▶ Your assignment
Leave out the pictures and restate every entry word for word.

▶ Entries shown
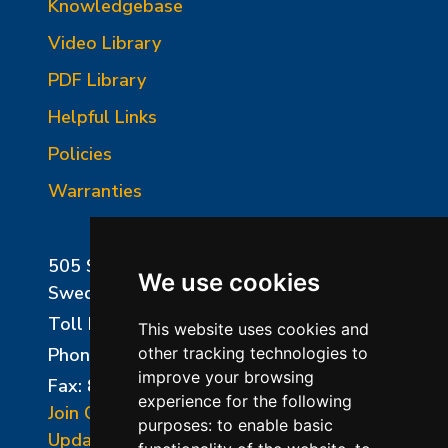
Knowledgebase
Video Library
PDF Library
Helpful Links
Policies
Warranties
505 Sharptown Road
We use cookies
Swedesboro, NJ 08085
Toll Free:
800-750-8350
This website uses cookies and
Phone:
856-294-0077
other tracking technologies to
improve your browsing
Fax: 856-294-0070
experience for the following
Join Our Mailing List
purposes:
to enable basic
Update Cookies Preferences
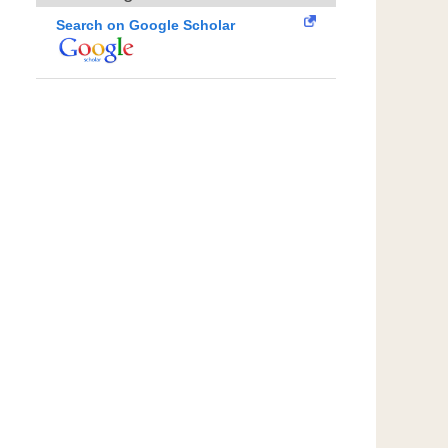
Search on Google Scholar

▶ The answer
Knowledgebase
Video Library
PDF Library
Helpful Links
Policies
Warranties
505 Sharptown Road
We use cookies
Swedesboro, NJ 08085
Toll Free:
800-750-8350
This website uses cookies and
Phone:
856-294-0077
other tracking technologies to
improve your browsing
Fax: 856-294-0070
experience for the following
Join Our Mailing List
purposes:
to enable basic
Update Cookies Preferences
Search on Google Scholar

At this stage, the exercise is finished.